It’s Complicated

The usual reason economists oppose monopolies is that when a business effectively dominates a particular market, it is able to raise prices. A monopoly has effectively eliminated the competition that keeps prices low. The higher prices harm consumers, and allow the company to rake in more profit than it would otherwise be able to generate.

One of the criticisms of the current administration (a criticism that tends to get lost among the mountain of others) is that enforcement of anti-trust laws has been somewhere between lax and non-existent.

Despite their almost-universal support for vigorous anti-trust enforcement, however, few economists identified a relationship between monopolies and the growth of  inequality. As a post from Inequality.org informs us, that may change.

Andrew Leigh is both a member of the Australian Parliament and an economist, and his recent research is making waves.

Working with a team of Australian, Canadian, and American analysts, he’s been studying how much the prices corporate monopolies charge impact inequality.

The conventional wisdom has a simple answer: not much. Yes, the reasoning goes, prices do go up when a few large corporations start to dominate an economic sector. But those same higher prices translate into higher returns for corporate shareholders.

Thanks to 401(k)s and the like, the argument continues, the ranks of these corporate shareholders include millions of average families. So we end up with a wash. As consumers, families pay more in prices. As shareholders, they pocket higher dividends.
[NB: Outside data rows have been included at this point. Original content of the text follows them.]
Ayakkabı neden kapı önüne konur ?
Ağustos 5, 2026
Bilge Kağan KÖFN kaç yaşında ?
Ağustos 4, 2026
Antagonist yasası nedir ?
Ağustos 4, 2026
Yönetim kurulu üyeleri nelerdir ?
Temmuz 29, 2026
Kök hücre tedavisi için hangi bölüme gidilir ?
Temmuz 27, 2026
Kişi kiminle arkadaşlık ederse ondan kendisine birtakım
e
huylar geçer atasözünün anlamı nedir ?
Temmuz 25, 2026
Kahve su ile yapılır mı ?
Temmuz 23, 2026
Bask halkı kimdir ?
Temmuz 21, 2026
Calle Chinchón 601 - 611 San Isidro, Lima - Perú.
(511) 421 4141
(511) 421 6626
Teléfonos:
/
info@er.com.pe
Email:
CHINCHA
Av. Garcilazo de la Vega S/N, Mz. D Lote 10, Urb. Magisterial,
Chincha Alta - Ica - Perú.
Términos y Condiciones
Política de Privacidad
But this nonchalance about the impact of monopolies, Andrew Leigh and his colleagues counter, obscures “the relative distribution of consumption and corporate equity ownership.” Average families do hold some shares of stock, but not many. In the United States, for instance, the most affluent 20 percent of households own 13 times more stock than the bottom 60 percent.
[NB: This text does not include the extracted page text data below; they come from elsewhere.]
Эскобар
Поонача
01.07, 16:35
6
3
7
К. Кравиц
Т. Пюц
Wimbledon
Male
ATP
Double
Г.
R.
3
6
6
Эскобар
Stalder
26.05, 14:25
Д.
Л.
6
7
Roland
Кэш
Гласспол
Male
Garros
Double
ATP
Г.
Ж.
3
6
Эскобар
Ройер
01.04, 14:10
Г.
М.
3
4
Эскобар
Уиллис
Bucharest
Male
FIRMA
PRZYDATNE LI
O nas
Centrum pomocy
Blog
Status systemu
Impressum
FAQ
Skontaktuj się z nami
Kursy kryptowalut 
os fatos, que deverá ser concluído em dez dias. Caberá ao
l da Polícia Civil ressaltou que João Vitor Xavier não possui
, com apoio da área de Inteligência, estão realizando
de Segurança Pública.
In other words, when prices rise, low- and middle-class families pay and wealthy families profit. According to Leigh and his fellow researchers, this redistribution from the less affluent to the wealthy via corporate concentration has shifted 3 percent of national income out of the pockets of poor and middle-class families and into the wallets of the affluent.

The research also shows that corporations grow large because there are incentives to growth to which their executives respond.
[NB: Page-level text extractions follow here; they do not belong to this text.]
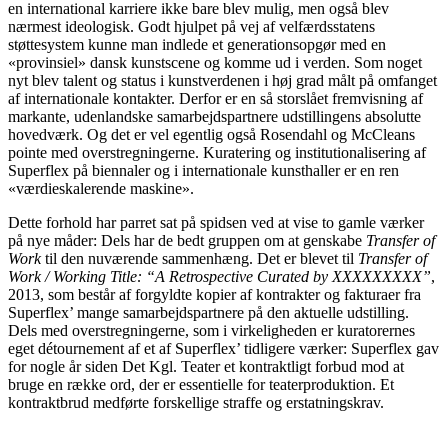
en international karriere ikke bare blev mulig, men også blev
nærmest ideologisk. Godt hjulpet på vej af velfærdsstatens
støttesystem kunne man indlede et generationsopgør med en
«provinsiel» dansk kunstscene og komme ud i verden. Som noget
nyt blev talent og status i kunstverdenen i høj grad målt på omfanget
af internationale kontakter. Derfor er en så storslået fremvisning af
markante, udenlandske samarbejdspartnere udstillingens absolutte
hovedværk. Og det er vel egentlig også Rosendahl og McCleans
pointe med overstregningerne. Kuratering og institutionalisering af
Superflex på biennaler og i internationale kunsthaller er en ren
«værdieskalerende maskine».
Dette forhold har parret sat på spidsen ved at vise to gamle værker
på nye måder: Dels har de bedt gruppen om at genskabe
Transfer of
Work
til den nuværende sammenhæng. Det er blevet til
Transfer of
Work / Working Title: “A Retrospective Curated by XXXXXXXXX”
,
2013, som består af forgyldte kopier af kontrakter og fakturaer fra
Superflex’ mange samarbejdspartnere på den aktuelle udstilling.
Dels med overstregningerne, som i virkeligheden er kuratorernes
eget détournement af et af Superflex’ tidligere værker: Superflex gav
for nogle år siden Det Kgl. Teater et kontraktligt forbud mod at
bruge en række ord, der er essentielle for teaterproduktion. Et
kontraktbrud medførte forskellige straffe og erstatningskrav.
Indeed, firm size determines how much executives make more than any other factor, as research has shown repeatedly over the years. Executives don’t have to “perform”— make their enterprises more efficient and effective — to make bigger bucks. They just to need to make their enterprises bigger.

Executives, in short, have a powerful incentive to grow their companies, and that powerful incentive, as the latest research from Andrew Leigh and his colleagues shows, isn’t just making these executives richer. It’s leaving our societies much more unequal.

An obvious lesson from this research is that we need much more robust anti-trust enforcement. Another remedy, just now being tried, is a requirement that corporations publish the  pay ratio between their CEOs and their workers. (Portland, Oregon imposes an “inequality tax” on companies reporting too wide a disparity.)

Evidently, size does matter–at least, in corporate America.